Longtemps la radio m'a permis de rester au courant après avoir arrêté les JT sous toutes leur forme, et pour la presse écrite je lis Les Jours, autant vous dire qu'on est pas dans la course au scoop la plus acharnée.

Mais même comme ça, beaucoup de journaliste m'agacent, leurs invités m'horripilent souvent (quand pas pire), j'ai l'impression d'être en colère constamment et d'être impuissante à aider le monde à aller mieux.

Au début de mes trajets à vélo, j'écoutais d'une oreillette (pour garder l'autre oreille aux sons environnants !) la même chose que dans ma voiture, la matinale de France Inter. Je me suis rendu compte que très vite, si je n'étais pas indignée, je décrochais et je n'avais pas retenu grand-chose à l'arrivée. Que par ailleurs le fait d'être informée très en détail du sort du monde ne changeait hélas pas grand chose.

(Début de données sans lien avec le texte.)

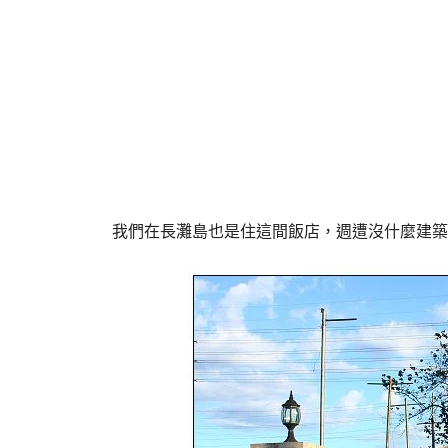
我們在長灘島也是住這間飯店，週遭沒什麼建築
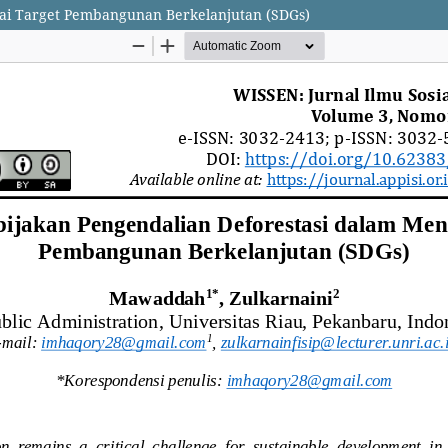
pai Target Pembangunan Berkelanjutan (SDGs)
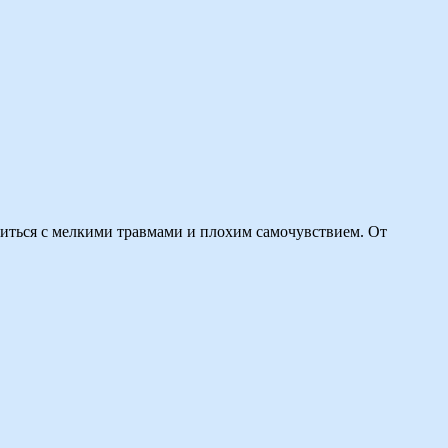
виться с мелкими травмами и плохим самочувствием. От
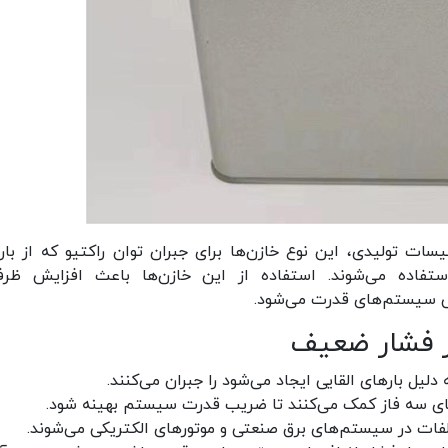
یسات تولیدی، این نوع خازن‌ها برای جبران توان راکتیو که از بار
ستفاده می‌شوند. استفاده از این خازن‌ها باعث افزایش ظر
یی سیستم‌های قدرت می‌شود.
از فشار ضعیف
 دلیل بارهای القایی ایجاد می‌شود را جبران می‌کنند.
‌های سه فاز کمک می‌کنند تا ضریب قدرت سیستم بهینه شود.
فات در سیستم‌های برق صنعتی و موتورهای الکتریکی می‌شوند.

Du coup je suis passée aux podcast. Et particulièrement ceux de Popopop, l'émission animée par Antoine de Caunes sur Inter, à une heure où je ne peux l'écouter.

Merveille ! Déjà parce qu'avant, je n'avais jamais le temps disponible pour des podcast, aussi parce qu'il est évidemment excellent et qu'il est aussi bon en intervieweur qu'en amuseur.

Du coup, j'ai ri aux éclats, à voix haute, avec Alain Chabat, été captivée par ce que racontait Josée Kamoun, la traductrice de la nouvelle version de 1984, découvert des artistes, vibé fort en écoutant James Thierrée, pétillé avec Vincent Dedienne...

Hier j'avais opté pour la spéciale Higelin et j'ai changé avec Jacques qui chantait sur les disques qu'il choisissait, c'était un vrai moment de bonheur.

C'est essentiel de cultiver les instants de bonheur.